The nearest centroid classifier assumes each class forms a single blob. It draws linear decision boundaries. It fails when:

Classes have multiple clusters (e.g., the digit "1" can be written in several different ways)
The decision boundary is nonlinear (e.g., one class wraps around another)
Features have very different scales (distance is dominated by the largest-scale feature)

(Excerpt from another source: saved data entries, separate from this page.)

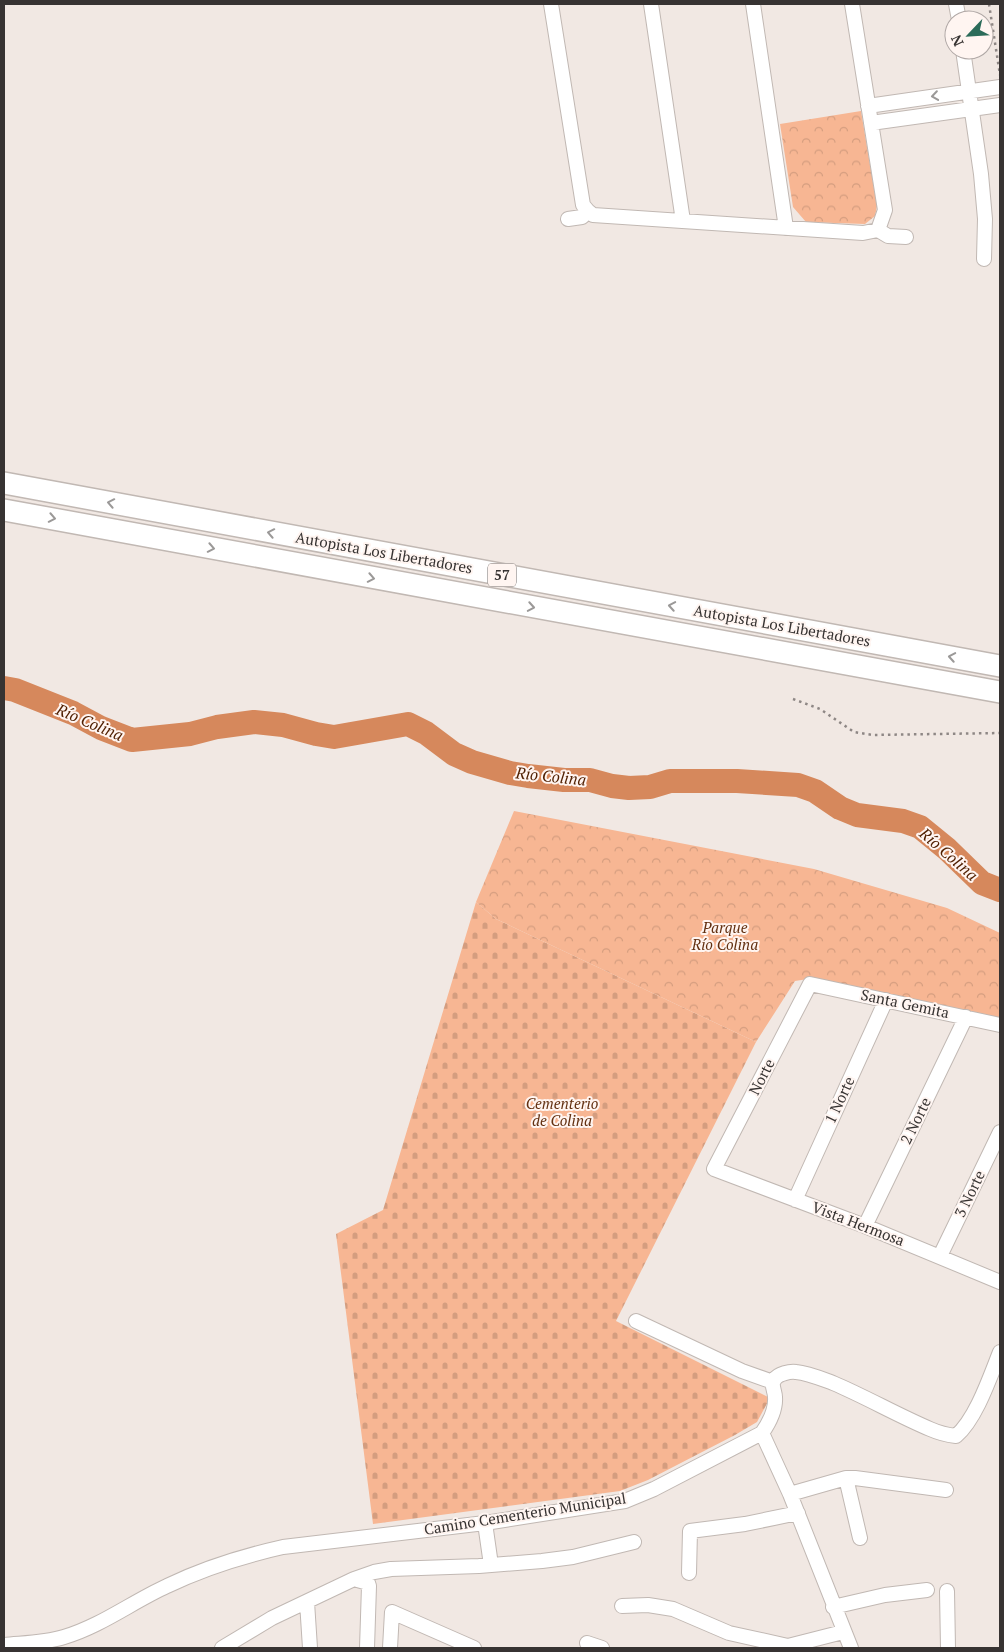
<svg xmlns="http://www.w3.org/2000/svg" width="1004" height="1652" font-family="'PT Serif',serif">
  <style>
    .cemetery { fill: url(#cemetery-stones) }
    .park { fill: url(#park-crowns) }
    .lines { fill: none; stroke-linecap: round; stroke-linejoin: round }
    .river { stroke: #d6885c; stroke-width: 24 }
    .minor-casing { stroke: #c1b8b3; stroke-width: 16 }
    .highway-casing { stroke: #c1b8b3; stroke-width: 24 }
    .path { stroke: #8e8785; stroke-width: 2.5; stroke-dasharray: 2.5 4; stroke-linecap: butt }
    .minor { stroke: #fff; stroke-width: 14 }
    .highway { stroke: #fff; stroke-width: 21 }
    .oneway { stroke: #9b9998 }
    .labels { text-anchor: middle; stroke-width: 4; stroke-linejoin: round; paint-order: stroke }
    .shield { fill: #fff5f1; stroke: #736d6b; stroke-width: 1 }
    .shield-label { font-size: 14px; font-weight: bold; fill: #373332 }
    .street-label { font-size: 15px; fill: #373332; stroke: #fff5f1 }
    .park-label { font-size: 15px; font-style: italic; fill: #633010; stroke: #fff5f1 }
    .water-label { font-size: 16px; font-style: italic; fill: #501f00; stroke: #fff5f1 }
  </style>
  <defs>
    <pattern id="cemetery-stones" width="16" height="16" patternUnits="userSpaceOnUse" patternTransform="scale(1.25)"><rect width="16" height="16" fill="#f7b693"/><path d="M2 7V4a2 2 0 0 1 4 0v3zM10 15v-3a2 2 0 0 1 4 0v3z" fill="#d49d7f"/></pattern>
    <pattern id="park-crowns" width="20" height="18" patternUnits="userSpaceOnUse" patternTransform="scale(1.25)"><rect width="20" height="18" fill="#f7b693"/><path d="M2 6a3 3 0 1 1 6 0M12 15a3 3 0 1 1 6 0" fill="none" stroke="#d49d7f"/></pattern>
  </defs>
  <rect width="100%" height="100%" fill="#f1e8e3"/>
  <path class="cemetery" d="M476,902L496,919L756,1042L616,1321L770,1398L757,1422L735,1435L648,1480L620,1491L373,1524L336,1234L383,1210Z"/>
  <path class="park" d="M861,111L877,206L875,216L865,224L806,222L793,207L780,124Z
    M514,811L814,869L947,908L1000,933V1024L808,979L795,981L756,1042L496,919L476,902Z"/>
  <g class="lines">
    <path class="river" d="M4,688L15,690L73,713L101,728L132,740L190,734L217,727L254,722L283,725L316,734L334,737L408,724L426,733L454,754L472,762L510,773L528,776L564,780H590L612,786L629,788L650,787L670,781H737L798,785L815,791L840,808L857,815L903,821L920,827L947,849L982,883L1000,890"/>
    <defs>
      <path id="minor" d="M551,4L583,205L588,211L593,215L863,233L878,230L888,236L906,237
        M651,4L683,221
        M753,4L786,228
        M852,4L885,210L878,230
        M956,4L959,20
        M963,50L981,174L985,219L984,259
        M868,106L1000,87
        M871,123L1000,105
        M568,219L582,217L588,211
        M1000,1025L810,984L714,1169L865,1226L1000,1282
        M795,1200L886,1000
        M865,1226L966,1017
        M940,1256L1000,1132
        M636,1321L742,1371L773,1382
        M762,1433L790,1494L851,1648
        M846,1478L860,1538
        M790,1494L846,1478H855L946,1490
        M485,1523L491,1565
        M689,1573L690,1531L745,1524L798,1513
        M354,1579L368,1583L369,1586L367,1648
        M947,1591L948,1648
        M307,1602L310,1648
        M622,1606L648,1605L673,1609L729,1633L788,1646L843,1632
        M833,1607L885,1595L927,1590
        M587,1643L602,1648
        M4,1645C24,1643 44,1643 64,1637C101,1626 132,1602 167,1586C204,1568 243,1556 283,1547L485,1523L625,1501L654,1489L762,1433C769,1423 776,1410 775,1397C775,1391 770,1384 775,1379C778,1374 790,1371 796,1372C808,1373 822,1379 833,1383C866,1397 897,1415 930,1429C939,1433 947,1435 956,1436C976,1419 990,1377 1000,1352
        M222,1648L272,1618L354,1579L374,1572L391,1569L479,1566L542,1561L573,1557L634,1542
        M390,1648L392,1612L474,1648"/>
      <path id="highway" d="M4,483L1000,666
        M4,510L1000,692"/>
    </defs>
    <use href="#minor" class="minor-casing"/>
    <use href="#highway" class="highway-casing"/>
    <path class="path" d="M989,4L1000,75
      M793,699L820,709L854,732L873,735L1000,733"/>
    <use href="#minor" class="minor"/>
    <use href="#highway" class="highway"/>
  </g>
  <defs><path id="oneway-chevron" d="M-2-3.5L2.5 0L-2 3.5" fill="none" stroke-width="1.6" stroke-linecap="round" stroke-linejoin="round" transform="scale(1.25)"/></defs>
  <g class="oneway">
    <use href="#oneway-chevron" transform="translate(935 96) rotate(172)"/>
    <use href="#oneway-chevron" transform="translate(111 503) rotate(-169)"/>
    <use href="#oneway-chevron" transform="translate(52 518) rotate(11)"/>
    <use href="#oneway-chevron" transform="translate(271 533) rotate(-169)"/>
    <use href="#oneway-chevron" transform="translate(211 548) rotate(11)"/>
    <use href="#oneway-chevron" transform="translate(371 578) rotate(11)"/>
    <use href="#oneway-chevron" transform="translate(672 606) rotate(-170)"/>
    <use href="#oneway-chevron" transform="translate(531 607) rotate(10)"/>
    <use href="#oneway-chevron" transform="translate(952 657) rotate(-170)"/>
  </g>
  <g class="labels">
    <rect class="shield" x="488" y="563.5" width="28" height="23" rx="4"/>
    <g class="shield-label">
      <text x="502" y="580">57</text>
    </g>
    <g class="street-label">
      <text transform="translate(384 553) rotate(10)" y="5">Autopista Los Libertadores</text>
      <text transform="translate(782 626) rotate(10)" y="5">Autopista Los Libertadores</text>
      <text transform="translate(905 1004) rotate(12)" y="5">Santa Gemita</text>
      <text transform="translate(762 1077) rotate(-63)" y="5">Norte</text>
      <text transform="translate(840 1100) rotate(-65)" y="5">1 Norte</text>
      <text transform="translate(916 1121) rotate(-64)" y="5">2 Norte</text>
      <text transform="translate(970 1194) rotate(-64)" y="5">3 Norte</text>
      <text transform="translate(858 1224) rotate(21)" y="5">Vista Hermosa</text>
      <text transform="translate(525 1514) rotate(-9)" y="5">Camino Cementerio Municipal</text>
    </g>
    <g class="park-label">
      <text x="725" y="933">Parque<tspan x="725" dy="17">Río Colina</tspan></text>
      <text x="562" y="1109">Cementerio<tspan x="562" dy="17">de Colina</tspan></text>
    </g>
    <g class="water-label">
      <text transform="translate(90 722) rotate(23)" y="6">Río Colina</text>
      <text transform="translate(551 776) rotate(6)" y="6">Río Colina</text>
      <text transform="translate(949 854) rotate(41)" y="6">Río Colina</text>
    </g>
  </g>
  <rect width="1004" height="1652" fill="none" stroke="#373332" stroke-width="10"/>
  <g transform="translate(969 35) rotate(245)"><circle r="24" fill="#fff5f1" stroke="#afa7a5"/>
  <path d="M0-4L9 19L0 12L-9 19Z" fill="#2b6b59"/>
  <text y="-8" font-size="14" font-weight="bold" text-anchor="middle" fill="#373332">N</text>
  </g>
</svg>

These limitations motivate every other algorithm you will learn. K-nearest neighbors handles multiple clusters. Decision trees handle nonlinear boundaries. Feature scaling fixes the scale problem. Each lesson builds on the limitations of the previous one.

Use It

sklearn provides NearestCentroid and synthetic data generators:

from sklearn.neighbors import NearestCentroid
from sklearn.datasets import make_classification
from sklearn.model_selection import train_test_split

X, y = make_classification(
    n_samples=500, n_features=2, n_redundant=0,
    n_clusters_per_class=1, random_state=42
)
X_train, X_test, y_train, y_test = train_test_split(X, y, test_size=0.3)

clf = NearestCentroid()
clf.fit(X_train, y_train)
print(f"Accuracy: {clf.score(X_test, y_test):.3f}")

Ship It

This lesson produces outputs/prompt-ml-problem-framer.md -- a prompt that turns vague business problems into concrete ML tasks. Give it a problem description ("we want to reduce churn" or "predict demand for next quarter") and it identifies the learning type, defines the prediction target, lists candidate features, picks a success metric, establishes a baseline, and flags pitfalls like data leakage or class imbalance. Use it at the start of any ML project to avoid building the wrong thing.

Key Terms

Term	What people say	What it actually means
Model	"The AI"	A mathematical function with learnable parameters that maps inputs to outputs
Training	"Teaching the AI"	Running an optimization algorithm to adjust model parameters so predictions match known outputs
Feature	"An input column"	A measurable property of the data that the model uses to make predictions
Label	"The answer"	The known output for a training example, used to compute the error signal
Hyperparameter	"A setting you tweak"	A parameter set before training that controls the learning process (learning rate, number of layers)
Loss function	"How wrong the model is"	A function that measures the gap between predicted and actual outputs, which training tries to minimize
Overfitting	"It memorized the test"	The model learned training-specific noise instead of general patterns, so it fails on new data
Underfitting	"It didn't learn anything"	The model is too simple to capture the real patterns in the data
Generalization	"It works on new data"	The model's ability to make accurate predictions on data it was not trained on
Cross-validation	"Testing on different chunks"	Repeatedly splitting data into train/test folds and averaging results, giving a more robust performance estimate
Regularization	"Keeping weights small"	Adding a penalty term to the loss function that discourages overly complex models
Data drift	"The world changed"	The statistical distribution of incoming data shifts over time, degrading model performance

Exercises

Take any dataset (e.g., Iris, Titanic). Split it 70/15/15 into train/validation/test. Explain why you should not tune hyperparameters on the test set.
List three real-world problems. For each one, identify whether it is classification, regression, or clustering, and whether it is supervised or unsupervised.
A model gets 99% accuracy on training data but 60% on test data. Diagnose the problem and list three things you would try to fix it.